**Exercise materials**.
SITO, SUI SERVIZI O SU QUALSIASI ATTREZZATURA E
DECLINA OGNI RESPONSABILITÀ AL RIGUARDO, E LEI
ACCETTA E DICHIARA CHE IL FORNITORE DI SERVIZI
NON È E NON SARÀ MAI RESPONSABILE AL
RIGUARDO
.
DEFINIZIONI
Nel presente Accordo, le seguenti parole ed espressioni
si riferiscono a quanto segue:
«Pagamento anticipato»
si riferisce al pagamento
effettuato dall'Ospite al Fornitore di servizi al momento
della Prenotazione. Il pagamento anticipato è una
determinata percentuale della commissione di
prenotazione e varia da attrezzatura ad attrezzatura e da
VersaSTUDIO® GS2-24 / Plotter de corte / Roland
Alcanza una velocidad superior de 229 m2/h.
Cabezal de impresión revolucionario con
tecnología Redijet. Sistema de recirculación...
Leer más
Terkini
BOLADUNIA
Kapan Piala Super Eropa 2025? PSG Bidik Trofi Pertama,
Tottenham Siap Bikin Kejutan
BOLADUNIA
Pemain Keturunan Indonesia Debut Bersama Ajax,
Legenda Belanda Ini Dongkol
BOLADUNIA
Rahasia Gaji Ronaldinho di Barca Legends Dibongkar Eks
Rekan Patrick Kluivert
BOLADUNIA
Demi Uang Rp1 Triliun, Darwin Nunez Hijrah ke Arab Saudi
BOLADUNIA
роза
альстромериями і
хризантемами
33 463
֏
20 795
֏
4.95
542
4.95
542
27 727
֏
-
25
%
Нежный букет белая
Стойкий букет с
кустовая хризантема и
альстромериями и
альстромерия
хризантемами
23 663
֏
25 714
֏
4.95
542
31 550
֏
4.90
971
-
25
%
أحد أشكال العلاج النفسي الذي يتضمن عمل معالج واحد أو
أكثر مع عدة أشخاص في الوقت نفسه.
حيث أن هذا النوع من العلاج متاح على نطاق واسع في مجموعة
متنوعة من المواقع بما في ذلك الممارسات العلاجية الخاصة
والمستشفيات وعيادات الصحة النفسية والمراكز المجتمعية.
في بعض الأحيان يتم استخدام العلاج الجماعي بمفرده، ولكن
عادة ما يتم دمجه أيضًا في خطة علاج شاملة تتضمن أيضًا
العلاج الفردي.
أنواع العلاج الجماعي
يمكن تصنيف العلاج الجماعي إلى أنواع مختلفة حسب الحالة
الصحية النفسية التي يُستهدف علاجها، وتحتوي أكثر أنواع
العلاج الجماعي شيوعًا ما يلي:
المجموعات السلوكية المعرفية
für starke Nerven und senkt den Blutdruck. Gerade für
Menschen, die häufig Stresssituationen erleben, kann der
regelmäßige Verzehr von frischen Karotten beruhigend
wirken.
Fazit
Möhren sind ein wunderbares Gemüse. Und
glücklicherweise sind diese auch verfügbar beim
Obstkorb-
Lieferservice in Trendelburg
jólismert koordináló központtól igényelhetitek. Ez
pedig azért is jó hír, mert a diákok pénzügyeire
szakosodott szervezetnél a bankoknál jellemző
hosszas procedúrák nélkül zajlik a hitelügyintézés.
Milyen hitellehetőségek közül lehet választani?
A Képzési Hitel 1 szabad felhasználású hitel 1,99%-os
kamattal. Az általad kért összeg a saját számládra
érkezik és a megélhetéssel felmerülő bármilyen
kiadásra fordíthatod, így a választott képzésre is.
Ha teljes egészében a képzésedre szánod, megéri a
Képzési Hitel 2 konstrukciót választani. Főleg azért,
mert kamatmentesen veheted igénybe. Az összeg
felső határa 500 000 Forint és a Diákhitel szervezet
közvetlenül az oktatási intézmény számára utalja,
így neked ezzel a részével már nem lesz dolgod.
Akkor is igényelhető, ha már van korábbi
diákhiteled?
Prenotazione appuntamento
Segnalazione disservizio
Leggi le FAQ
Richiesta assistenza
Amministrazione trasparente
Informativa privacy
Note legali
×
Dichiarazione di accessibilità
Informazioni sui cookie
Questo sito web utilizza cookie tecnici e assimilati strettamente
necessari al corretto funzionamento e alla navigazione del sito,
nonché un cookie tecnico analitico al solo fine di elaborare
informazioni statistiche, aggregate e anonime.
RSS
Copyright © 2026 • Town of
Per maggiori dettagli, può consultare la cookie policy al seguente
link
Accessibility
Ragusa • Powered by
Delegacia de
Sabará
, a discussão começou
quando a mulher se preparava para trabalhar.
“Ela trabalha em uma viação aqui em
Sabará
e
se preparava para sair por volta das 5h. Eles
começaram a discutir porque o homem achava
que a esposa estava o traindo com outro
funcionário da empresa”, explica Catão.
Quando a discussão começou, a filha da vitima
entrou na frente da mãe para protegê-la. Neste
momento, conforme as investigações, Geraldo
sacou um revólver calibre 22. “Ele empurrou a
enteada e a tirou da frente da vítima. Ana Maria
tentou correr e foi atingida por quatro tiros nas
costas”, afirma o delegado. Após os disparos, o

**Task item**. Each line of the listing is to be repeated exactly.

**Task result**.
SITO, SUI SERVIZI O SU QUALSIASI ATTREZZATURA E
DECLINA OGNI RESPONSABILITÀ AL RIGUARDO, E LEI
ACCETTA E DICHIARA CHE IL FORNITORE DI SERVIZI
NON È E NON SARÀ MAI RESPONSABILE AL
RIGUARDO
.
DEFINIZIONI
Nel presente Accordo, le seguenti parole ed espressioni
si riferiscono a quanto segue:
«Pagamento anticipato»
si riferisce al pagamento
effettuato dall'Ospite al Fornitore di servizi al momento
della Prenotazione. Il pagamento anticipato è una
determinata percentuale della commissione di
prenotazione e varia da attrezzatura ad attrezzatura e da
VersaSTUDIO® GS2-24 / Plotter de corte / Roland
Alcanza una velocidad superior de 229 m2/h.
Cabezal de impresión revolucionario con
tecnología Redijet. Sistema de recirculación...
Leer más
Terkini
BOLADUNIA
Kapan Piala Super Eropa 2025? PSG Bidik Trofi Pertama,
Tottenham Siap Bikin Kejutan
BOLADUNIA
Pemain Keturunan Indonesia Debut Bersama Ajax,
Legenda Belanda Ini Dongkol
BOLADUNIA
Rahasia Gaji Ronaldinho di Barca Legends Dibongkar Eks
Rekan Patrick Kluivert
BOLADUNIA
Demi Uang Rp1 Triliun, Darwin Nunez Hijrah ke Arab Saudi
BOLADUNIA
роза
альстромериями і
хризантемами
33 463
֏
20 795
֏
4.95
542
4.95
542
27 727
֏
-
25
%
Нежный букет белая
Стойкий букет с
кустовая хризантема и
альстромериями и
альстромерия
хризантемами
23 663
֏
25 714
֏
4.95
542
31 550
֏
4.90
971
-
25
%
أحد أشكال العلاج النفسي الذي يتضمن عمل معالج واحد أو
أكثر مع عدة أشخاص في الوقت نفسه.
حيث أن هذا النوع من العلاج متاح على نطاق واسع في مجموعة
متنوعة من المواقع بما في ذلك الممارسات العلاجية الخاصة
والمستشفيات وعيادات الصحة النفسية والمراكز المجتمعية.
في بعض الأحيان يتم استخدام العلاج الجماعي بمفرده، ولكن
عادة ما يتم دمجه أيضًا في خطة علاج شاملة تتضمن أيضًا
العلاج الفردي.
أنواع العلاج الجماعي
يمكن تصنيف العلاج الجماعي إلى أنواع مختلفة حسب الحالة
الصحية النفسية التي يُستهدف علاجها، وتحتوي أكثر أنواع
العلاج الجماعي شيوعًا ما يلي:
المجموعات السلوكية المعرفية
für starke Nerven und senkt den Blutdruck. Gerade für
Menschen, die häufig Stresssituationen erleben, kann der
regelmäßige Verzehr von frischen Karotten beruhigend
wirken.
Fazit
Möhren sind ein wunderbares Gemüse. Und
glücklicherweise sind diese auch verfügbar beim
Obstkorb-
Lieferservice in Trendelburg
jólismert koordináló központtól igényelhetitek. Ez
pedig azért is jó hír, mert a diákok pénzügyeire
szakosodott szervezetnél a bankoknál jellemző
hosszas procedúrák nélkül zajlik a hitelügyintézés.
Milyen hitellehetőségek közül lehet választani?
A Képzési Hitel 1 szabad felhasználású hitel 1,99%-os
kamattal. Az általad kért összeg a saját számládra
érkezik és a megélhetéssel felmerülő bármilyen
kiadásra fordíthatod, így a választott képzésre is.
Ha teljes egészében a képzésedre szánod, megéri a
Képzési Hitel 2 konstrukciót választani. Főleg azért,
mert kamatmentesen veheted igénybe. Az összeg
felső határa 500 000 Forint és a Diákhitel szervezet
közvetlenül az oktatási intézmény számára utalja,
így neked ezzel a részével már nem lesz dolgod.
Akkor is igényelhető, ha már van korábbi
diákhiteled?
Prenotazione appuntamento
Segnalazione disservizio
Leggi le FAQ
Richiesta assistenza
Amministrazione trasparente
Informativa privacy
Note legali
×
Dichiarazione di accessibilità
Informazioni sui cookie
Questo sito web utilizza cookie tecnici e assimilati strettamente
necessari al corretto funzionamento e alla navigazione del sito,
nonché un cookie tecnico analitico al solo fine di elaborare
informazioni statistiche, aggregate e anonime.
RSS
Copyright © 2026 • Town of
Per maggiori dettagli, può consultare la cookie policy al seguente
link
Accessibility
Ragusa • Powered by
Delegacia de
Sabará
, a discussão começou
quando a mulher se preparava para trabalhar.
“Ela trabalha em uma viação aqui em
Sabará
e
se preparava para sair por volta das 5h. Eles
começaram a discutir porque o homem achava
que a esposa estava o traindo com outro
funcionário da empresa”, explica Catão.
Quando a discussão começou, a filha da vitima
entrou na frente da mãe para protegê-la. Neste
momento, conforme as investigações, Geraldo
sacou um revólver calibre 22. “Ele empurrou a
enteada e a tirou da frente da vítima. Ana Maria
tentou correr e foi atingida por quatro tiros nas
costas”, afirma o delegado. Após os disparos, o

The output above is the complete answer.